Experts suggest a tasteful, less-is-more approach

By now, every home seller knows that the presentation is everything. As home staging becomes a more lucrative industry year after year, the evidence clearly points to the interiors of the house mattering almost just as much as the structure. Home buyers like being able to visualize themselves in a home, and the decor is key.

People selling homes from October to January have a decision to make: to decorate or not decorate for the holidays. According to licensed associate broker at William Raveis Real Estate, Hope Mazzola, this time of the year is not to be overlooked, as those selling or buying a home during the holidays are very serious about their desire to buy or sell.

“Usually, the sellers with properties on the market at the holidays are those who need to sell and had hoped to be done before winter. Sellers may have taken price reductions through the fall, having come on the market listed at too high of a price. Those looking to buy during the holidays are either savvy shoppers, knowing the history of a home and thinking the seller is motivated, or they seriously need to find a place to live,” said Mazzola. “Both scenarios lead to motivated sellers and buyers and it makes for a very special moment when a deal is struck in time to celebrate the good news at the holidays.”

To make a home appealing to buyers during the holidays, Mazzola starts by removing personal photos and clutter, adding warm but not overly personalized accents, then layering on a bit of holiday cheer.

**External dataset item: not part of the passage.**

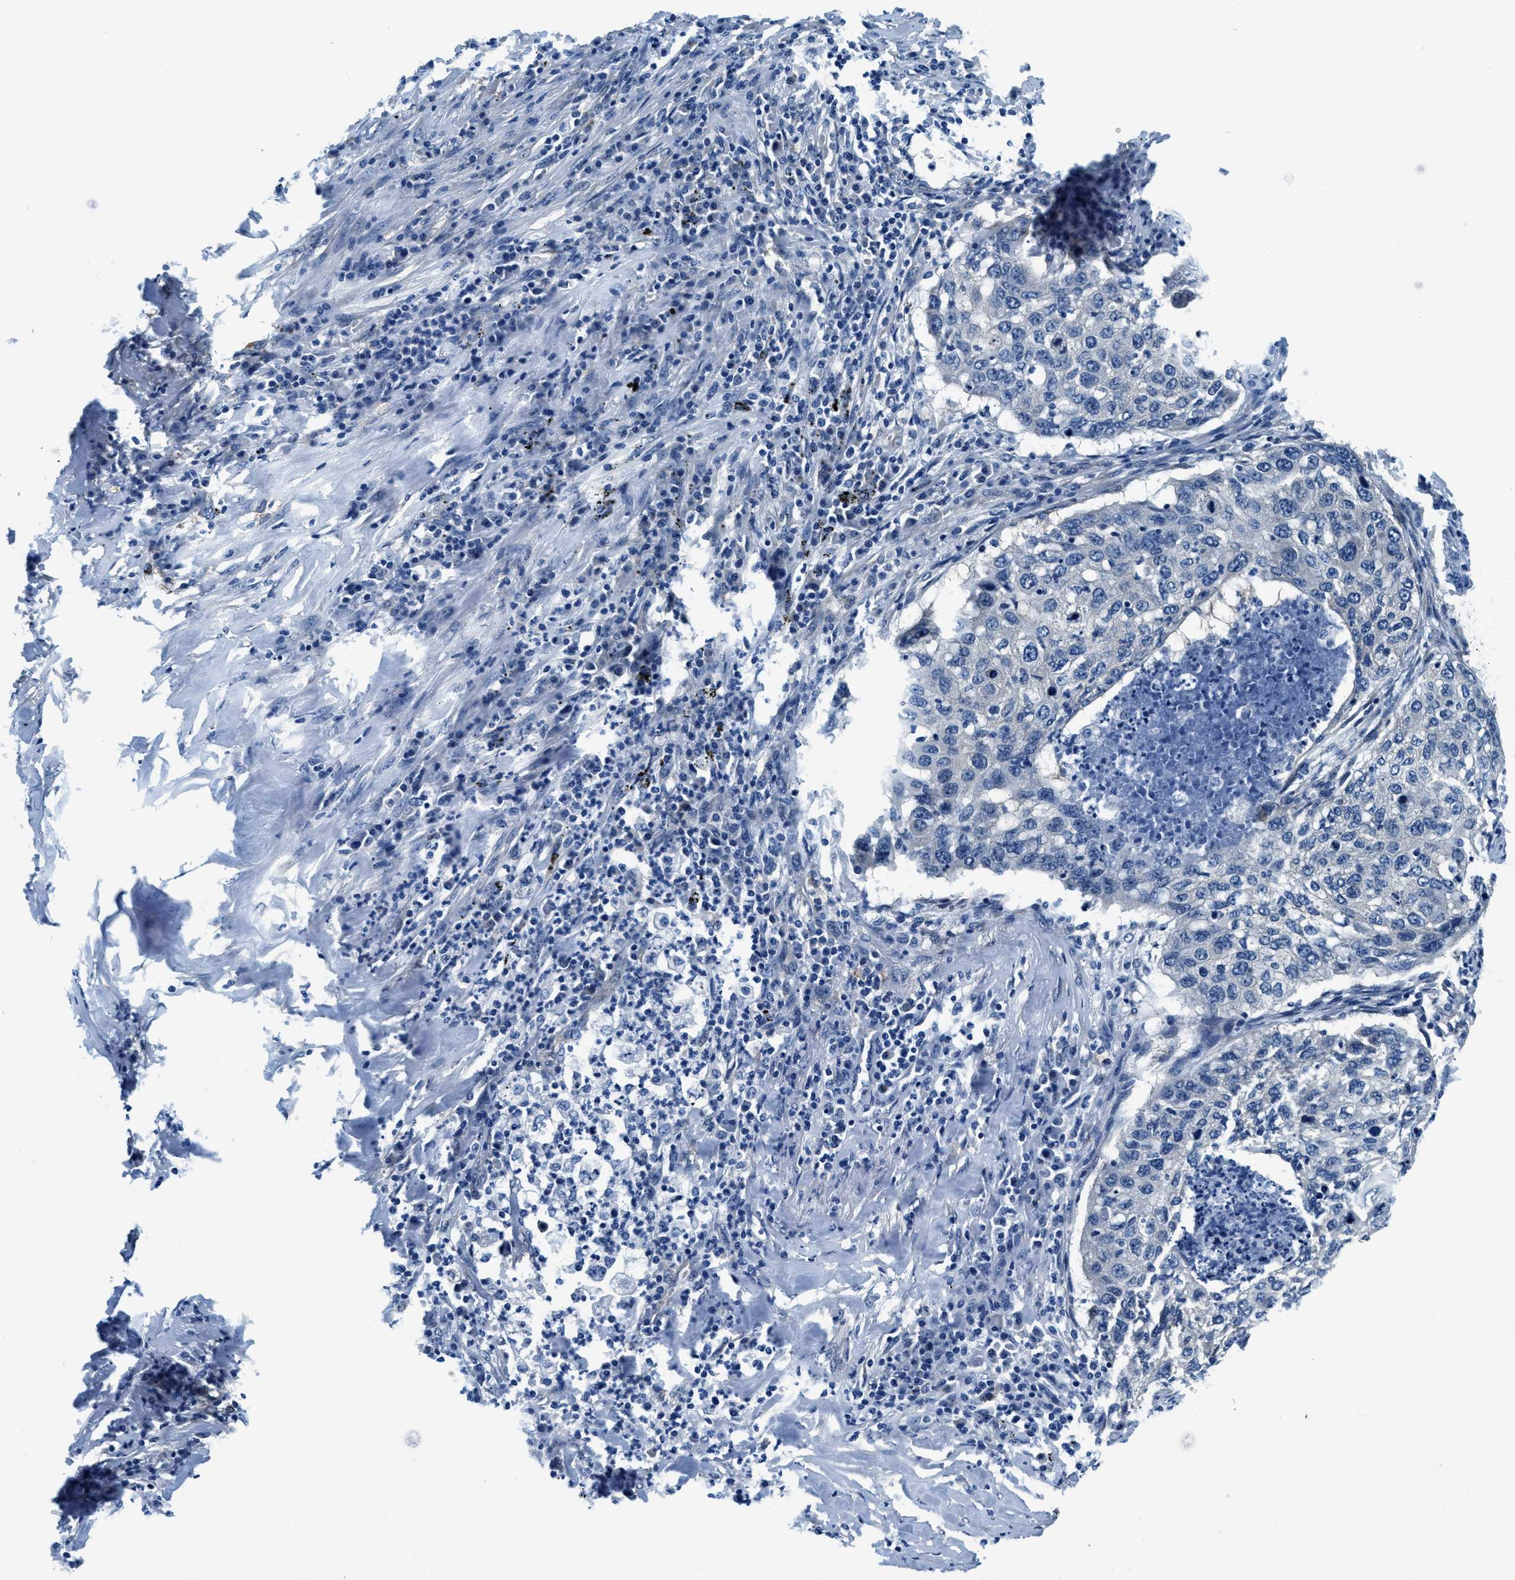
{"staining": {"intensity": "negative", "quantity": "none", "location": "none"}, "tissue": "lung cancer", "cell_type": "Tumor cells", "image_type": "cancer", "snomed": [{"axis": "morphology", "description": "Squamous cell carcinoma, NOS"}, {"axis": "topography", "description": "Lung"}], "caption": "An image of squamous cell carcinoma (lung) stained for a protein exhibits no brown staining in tumor cells.", "gene": "TWF1", "patient": {"sex": "female", "age": 63}}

“When decorating, make sure to be tasteful and follow the same rules that apply to home staging,” she said. “Make sure that your decor can appeal to those who celebrate but not turn off those who do not share the culture.”

She suggests classic and clean holiday decor, like simple candlestick lights in the window, a green wreath on the door, a beautiful menorah on the table, pretty stockings hung by the chimney with care and lightly scented, high quality candles and soaps in the bathroom.

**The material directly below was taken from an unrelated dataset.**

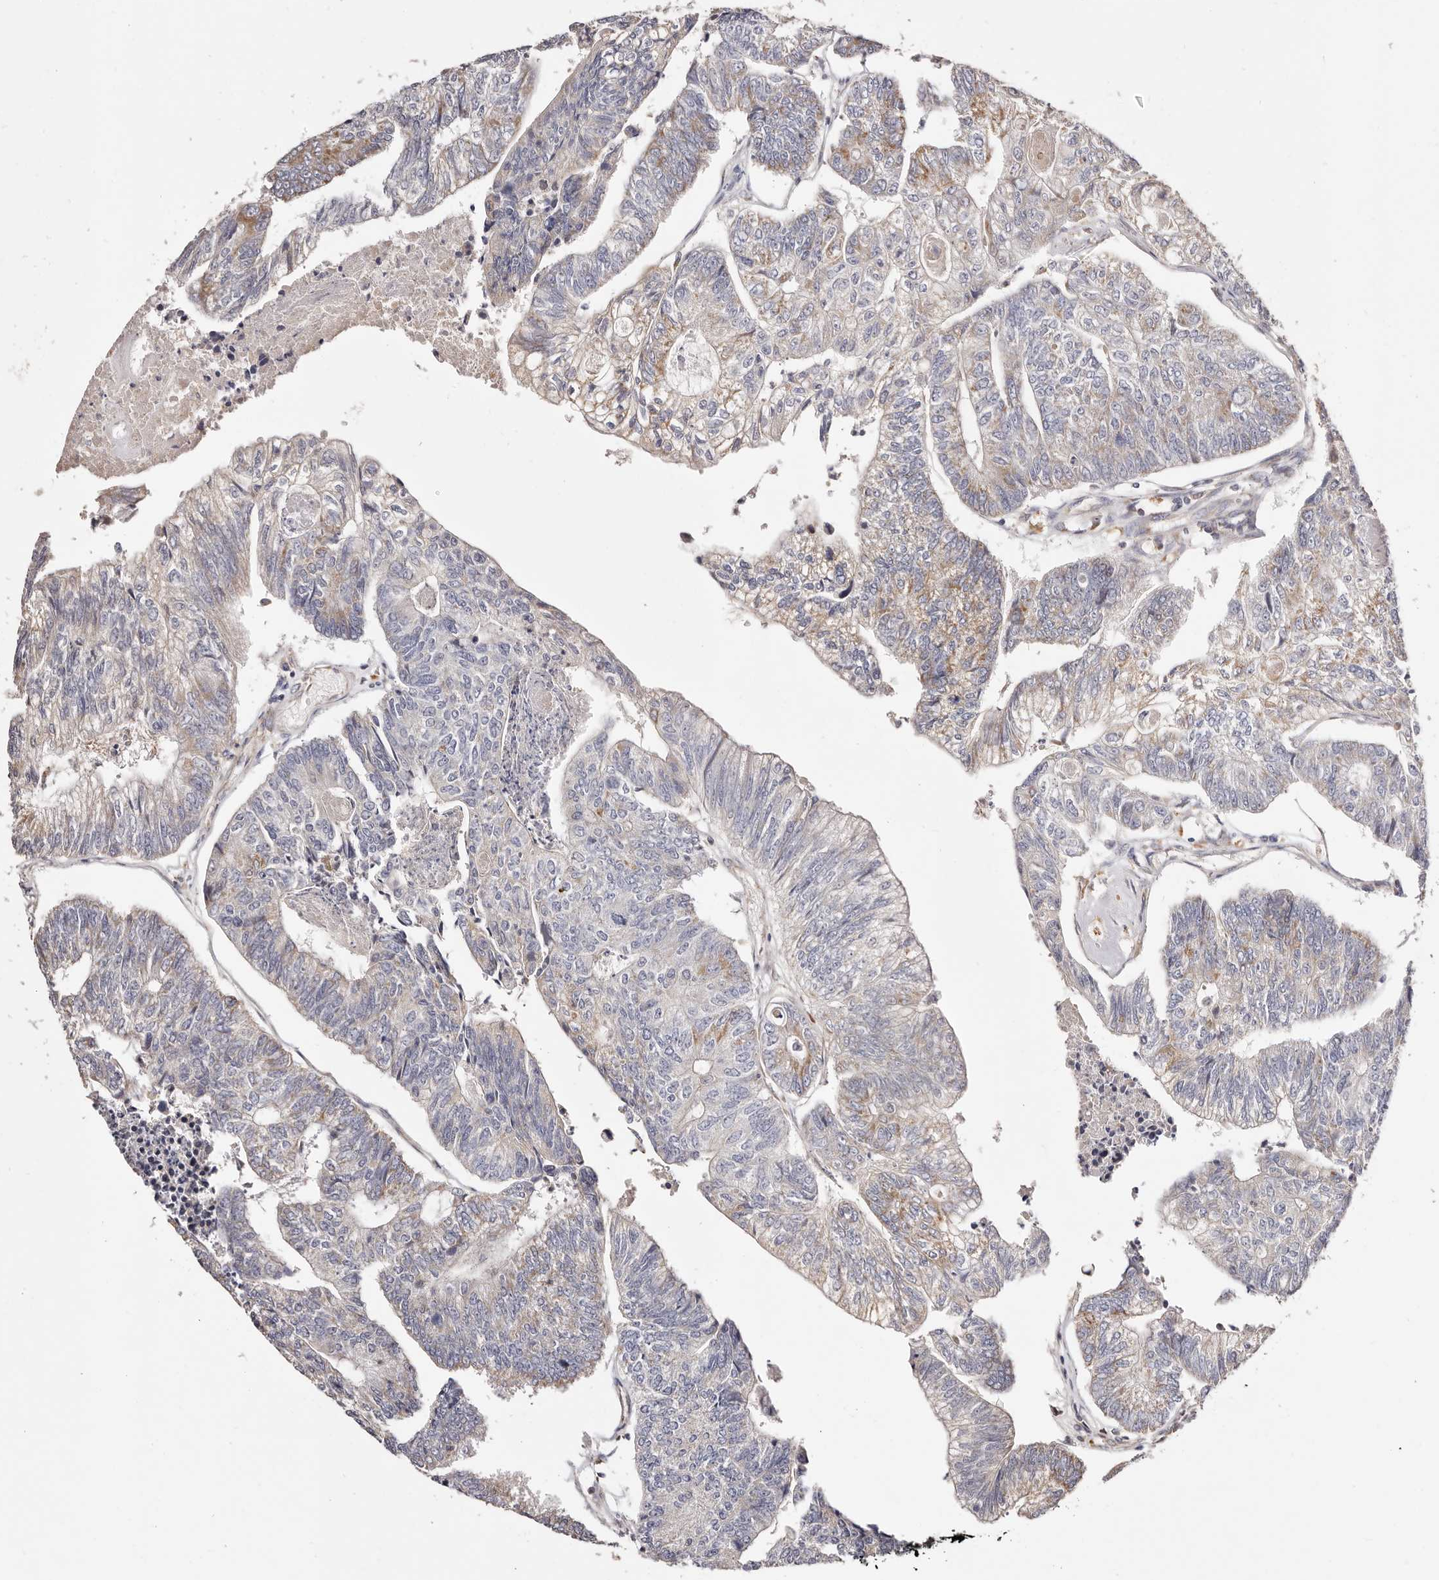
{"staining": {"intensity": "moderate", "quantity": "<25%", "location": "cytoplasmic/membranous"}, "tissue": "colorectal cancer", "cell_type": "Tumor cells", "image_type": "cancer", "snomed": [{"axis": "morphology", "description": "Adenocarcinoma, NOS"}, {"axis": "topography", "description": "Colon"}], "caption": "High-magnification brightfield microscopy of colorectal cancer stained with DAB (3,3'-diaminobenzidine) (brown) and counterstained with hematoxylin (blue). tumor cells exhibit moderate cytoplasmic/membranous expression is present in about<25% of cells. (DAB = brown stain, brightfield microscopy at high magnification).", "gene": "MAPK1", "patient": {"sex": "female", "age": 67}}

Chad Esslinger of Chad Esslinger Design adds, “Clutter and excess decor make the space feel disorganized and crowded. Limit yourself to a few seasonal touches in each room.”

Another tricky question is whether to put up a tree. Mazzola is in favor of it, as long as it’s put up and taken down within a specific timeframe.

“An elegantly lit Christmas tree can be really nice, as long as it is put up one week before Christmas and removed one week after Christmas,” she notes. “When it comes to gifts, unopened gifts under the tree are fine, but put away any gifts after they are opened.”

When asked what to skip, Mazzola suggests keeping personal decorations, over-the-top lighting and garland in storage until after your home is sold.

“Put away the inflatable lawn figures and say bye-bye to blinking lights. This is not the year to feature the super religious nativity scenes or paper party-like decorations hanging from the ceiling or on the walls,” Mazzola said. “Sparkling up the house with silver or gold accents can be a lovely touch, but don’t overdo it.”

Mazzola said to focus on making your house feel like a home, from the outside touches to the inside additions.

She adds, “Everyone loves to be in the holiday spirit, no matter what holiday they celebrate, but leave the Christmas music off and the sugar cookies out. Allow potential homebuyers to envision celebrating their own holiday in your home.”